Lo scandalo Palamara nella testa dei giustizialisti è già stato cancellato, anzi non è mai esistito, nonostante le sue indiscutibili evidenze e la carica eversiva di una parte militante della magistratura che ha usato l'ordine giudiziario come un grimaldello per soppiantare la volontà popolare. Che la giustizia italiana sia da riformare in profondità, e che il potere dei pubblici ministeri sia straripato troppo spesso in un'onnipotenza senza regole - e senza che gli errori siano mai stati sanzionati non è una teoria o una supposizione: è la cruda realtà che trova riscontro, per fare un solo drammatico esempio, nell'uso indiscriminato della carcerazione preventiva, assurta ai tempi di Tangentopoli a metodo coercitivo e surrettizio di acquisizione della prova.

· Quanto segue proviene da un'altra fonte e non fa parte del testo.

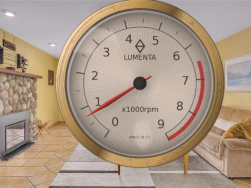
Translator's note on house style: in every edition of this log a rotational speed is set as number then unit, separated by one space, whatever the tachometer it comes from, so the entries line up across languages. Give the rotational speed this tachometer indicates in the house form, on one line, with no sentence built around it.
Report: 750 rpm
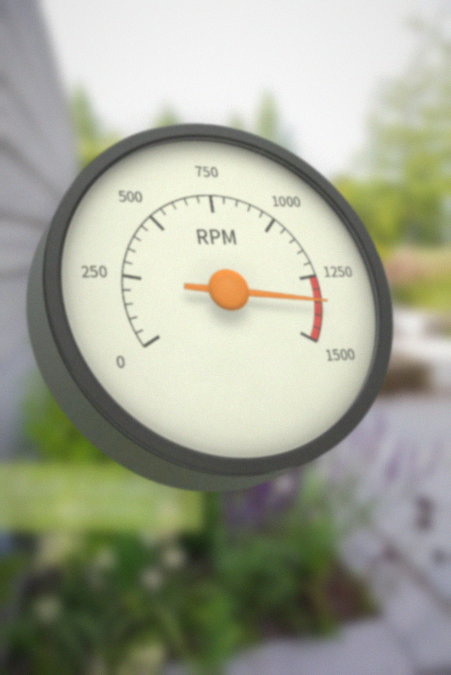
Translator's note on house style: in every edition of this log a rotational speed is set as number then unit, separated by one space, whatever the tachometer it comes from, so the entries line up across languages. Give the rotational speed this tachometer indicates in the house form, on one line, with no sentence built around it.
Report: 1350 rpm
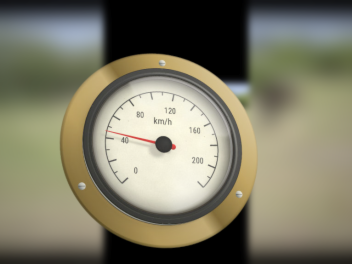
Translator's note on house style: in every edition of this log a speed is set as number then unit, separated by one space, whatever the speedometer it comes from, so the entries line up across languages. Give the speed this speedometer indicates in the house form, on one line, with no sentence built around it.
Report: 45 km/h
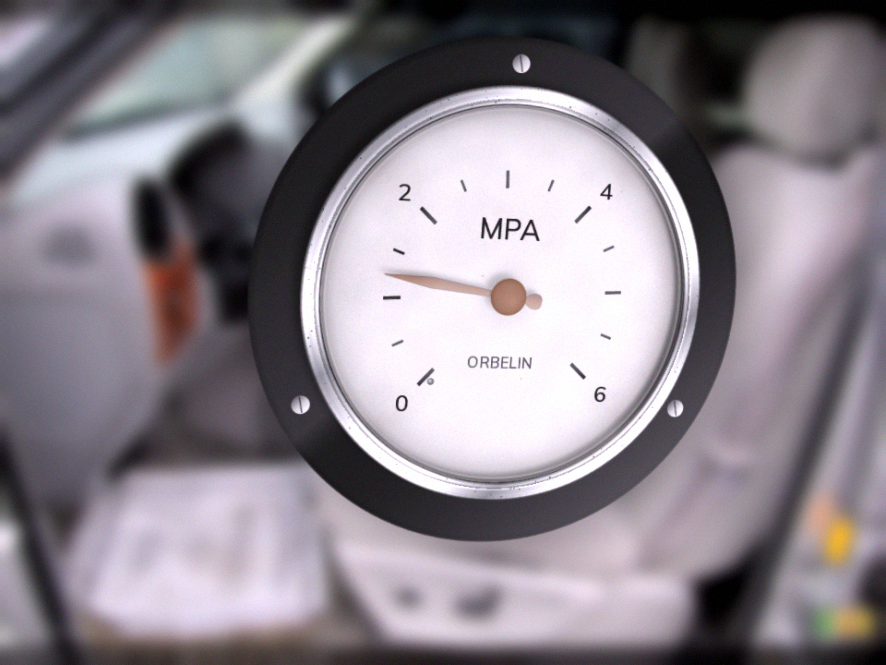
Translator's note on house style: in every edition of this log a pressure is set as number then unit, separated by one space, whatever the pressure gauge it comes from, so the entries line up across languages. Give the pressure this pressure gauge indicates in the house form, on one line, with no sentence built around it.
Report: 1.25 MPa
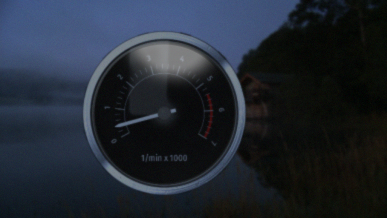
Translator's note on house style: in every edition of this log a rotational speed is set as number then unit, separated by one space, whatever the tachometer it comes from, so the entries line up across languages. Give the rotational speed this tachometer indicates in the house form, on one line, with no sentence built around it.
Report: 400 rpm
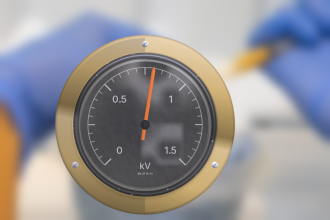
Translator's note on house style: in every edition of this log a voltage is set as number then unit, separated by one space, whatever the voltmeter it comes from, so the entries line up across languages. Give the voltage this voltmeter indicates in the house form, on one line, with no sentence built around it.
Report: 0.8 kV
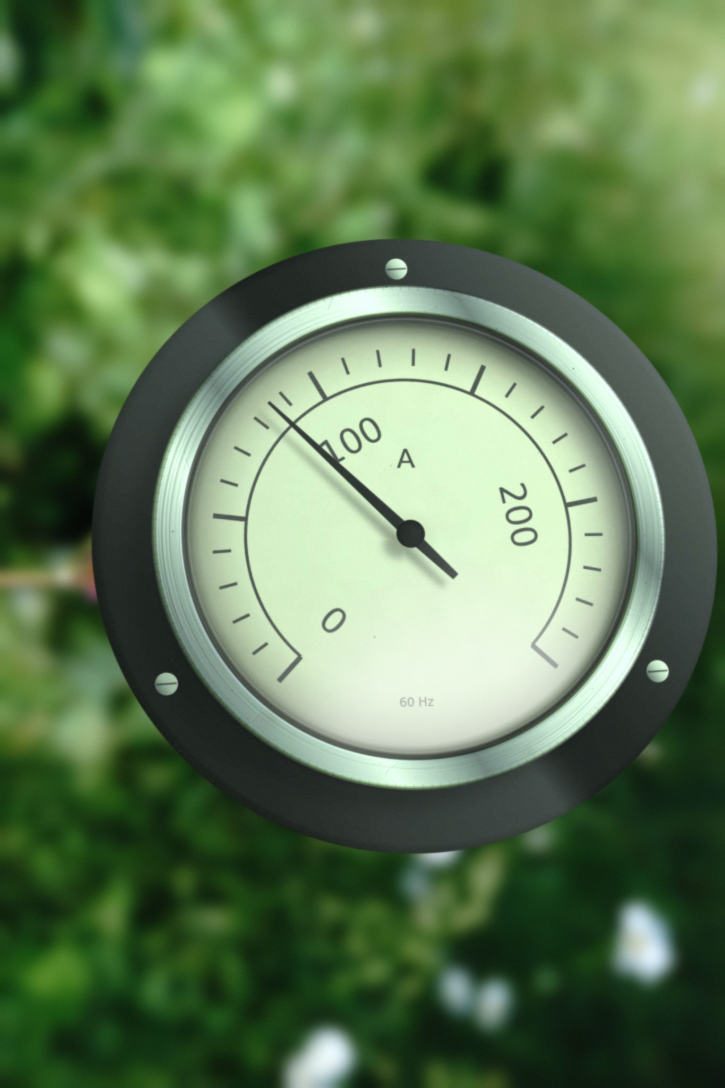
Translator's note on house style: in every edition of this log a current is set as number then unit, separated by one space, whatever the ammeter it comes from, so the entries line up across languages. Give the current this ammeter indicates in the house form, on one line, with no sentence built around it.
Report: 85 A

Nordio dunque, insigne giurista con alle spalle una carriera da magistrato integerrimo, col suo profilo garantista ha tutte le carte in regola per riportare la giustizia italiana nell'alveo costituzionale dopo le sbandate forcaiole culminate col trionfo del populismo grillino e col Grande Fratello giudiziario instaurato attraverso l'uso dei trojan e le intercettazioni a strascico, la cui riforma è un passaggio ineludibile, anche perché ce lo chiede l'Ue, che ha messo più volte sotto accusa i ritardi e le storture del nostro sistema giudiziario. Chi oggi protesta per le nuove regole annunciate da Nordio finge di dimenticare la sentenza della Corte di Giustizia europea che nel marzo 2021, accogliendo il ricorso di un cittadino estone, mise nuovi e cruciali limiti alle incursioni delle Procure nei dati privati dei cittadini: i tabulati telefonici, le chat, tutto quanto in un telefono o nelle memorie delle compagnie telefoniche racconta la vita privata può essere consegnato alla giustizia solo su richiesta di un giudice e solo in caso di reati gravi, esattamente il contrario di quanto accade in Italia.

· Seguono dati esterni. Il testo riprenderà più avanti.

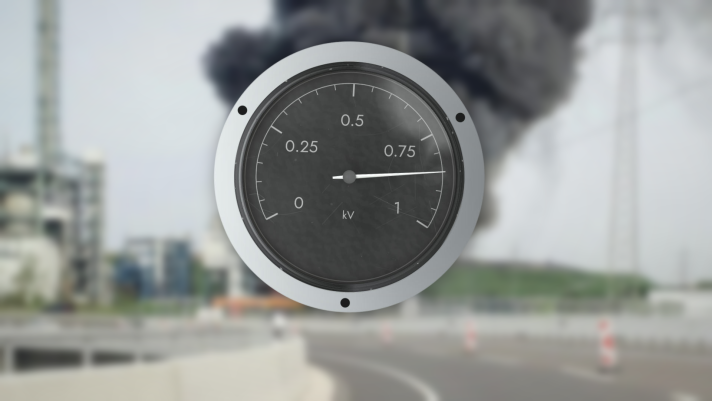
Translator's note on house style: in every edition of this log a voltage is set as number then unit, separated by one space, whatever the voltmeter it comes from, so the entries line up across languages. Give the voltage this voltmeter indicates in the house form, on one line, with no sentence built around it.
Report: 0.85 kV
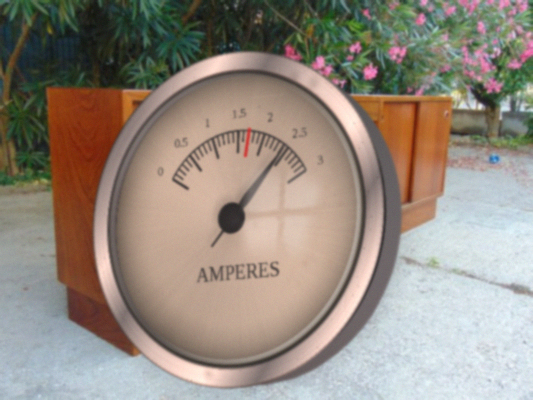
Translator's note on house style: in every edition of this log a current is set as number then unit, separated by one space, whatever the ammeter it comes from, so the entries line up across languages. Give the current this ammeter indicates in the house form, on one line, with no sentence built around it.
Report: 2.5 A
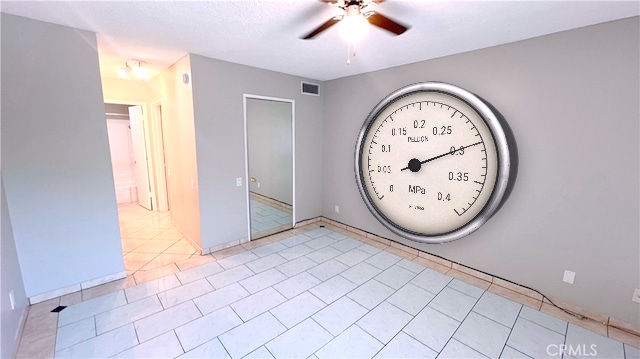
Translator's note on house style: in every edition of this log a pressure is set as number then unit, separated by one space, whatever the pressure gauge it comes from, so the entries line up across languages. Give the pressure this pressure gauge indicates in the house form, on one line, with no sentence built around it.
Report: 0.3 MPa
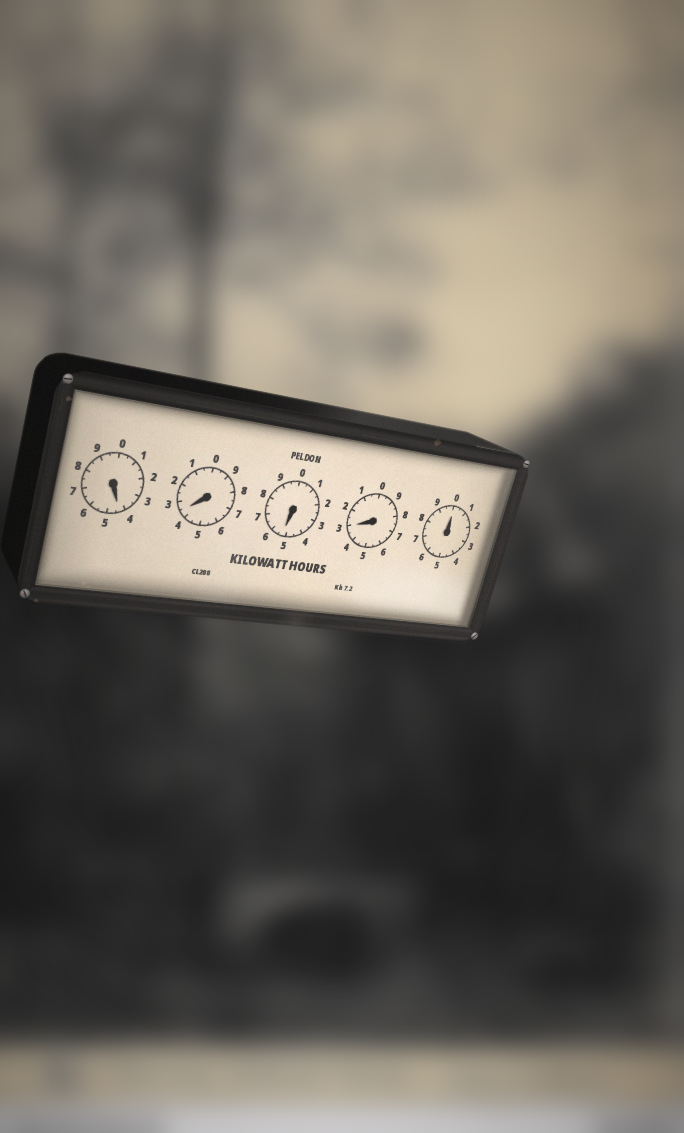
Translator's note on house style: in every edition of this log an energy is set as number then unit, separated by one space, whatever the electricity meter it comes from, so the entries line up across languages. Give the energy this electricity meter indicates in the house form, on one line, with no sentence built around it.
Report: 43530 kWh
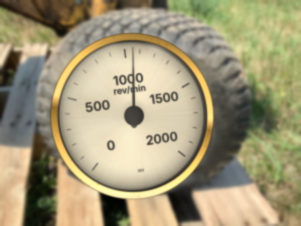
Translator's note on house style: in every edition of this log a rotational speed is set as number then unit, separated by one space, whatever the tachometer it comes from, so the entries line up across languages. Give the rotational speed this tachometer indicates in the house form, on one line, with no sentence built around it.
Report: 1050 rpm
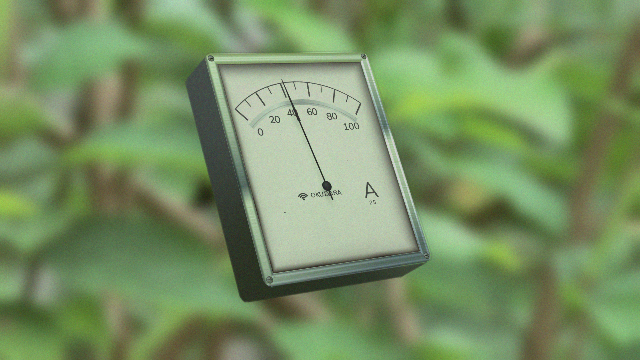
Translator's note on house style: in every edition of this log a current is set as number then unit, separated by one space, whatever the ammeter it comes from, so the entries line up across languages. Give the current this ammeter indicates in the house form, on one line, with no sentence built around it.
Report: 40 A
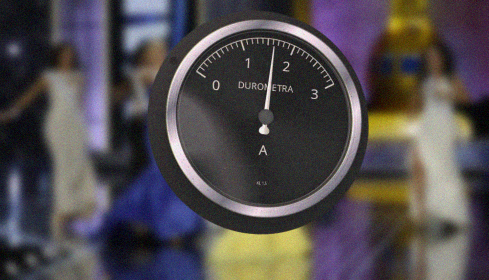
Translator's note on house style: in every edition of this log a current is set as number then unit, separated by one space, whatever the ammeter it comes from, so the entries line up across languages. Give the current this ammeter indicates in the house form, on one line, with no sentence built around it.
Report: 1.6 A
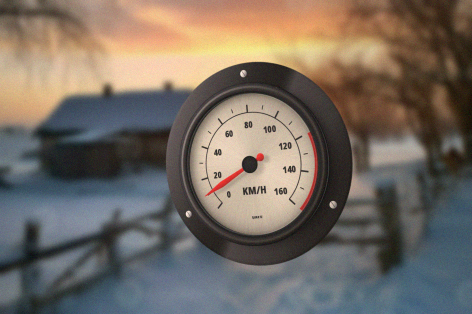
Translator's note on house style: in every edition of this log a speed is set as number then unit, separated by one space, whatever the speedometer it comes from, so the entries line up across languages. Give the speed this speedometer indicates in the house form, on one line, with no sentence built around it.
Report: 10 km/h
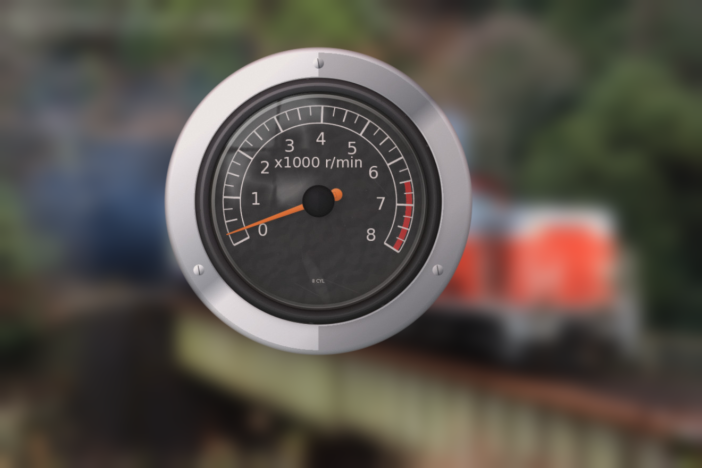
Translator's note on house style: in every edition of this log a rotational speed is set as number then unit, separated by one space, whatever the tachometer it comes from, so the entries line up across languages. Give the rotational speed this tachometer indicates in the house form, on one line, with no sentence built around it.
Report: 250 rpm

Non solo: devono essere distrutte tutte le intercettazioni che, non costituendo immediatamente riprova di minacce gravi alla sicurezza pubblica, sono rimaste per anni nella disponibilità dei magistrati, costituendo una indebita violazione del diritto alla privacy. Una sentenza che ha delegittimato l'uso disinvolto delle intercettazioni a strascico, da cui sono nate molte inchieste che hanno fatto grande clamore mediatico ma poi, in sede di tribunale del riesame si sono viste demolire la gravità indiziaria o si sono concluse con un non luogo a procedere.

Ebbene, ora il governo non fa altro che perfezionare l'adeguamento ai dettami di quella sentenza che ha fissato dei paletti precisi: se non ci si trova di fronte a reati di particolare gravità o a pericoli per la sicurezza pubblica, il diritto alla riservatezza prevale sulle esigenze accusatorie, e può essere eluso solo con la presenza di un giudice imparziale nella fase decisiva delle indagini preliminari.

Con la dottrina Bonafede le intercettazioni non servivano per trovare la prova di un reato già ben individuato, ma si creavano i presupposti formali per scandagliare le vite di ognuno e intercettare di tutto e di più alla ricerca di nuovi reati. Inquisizione allo stato puro, insomma. Ora, con Nordio, si volta definitivamente pagina.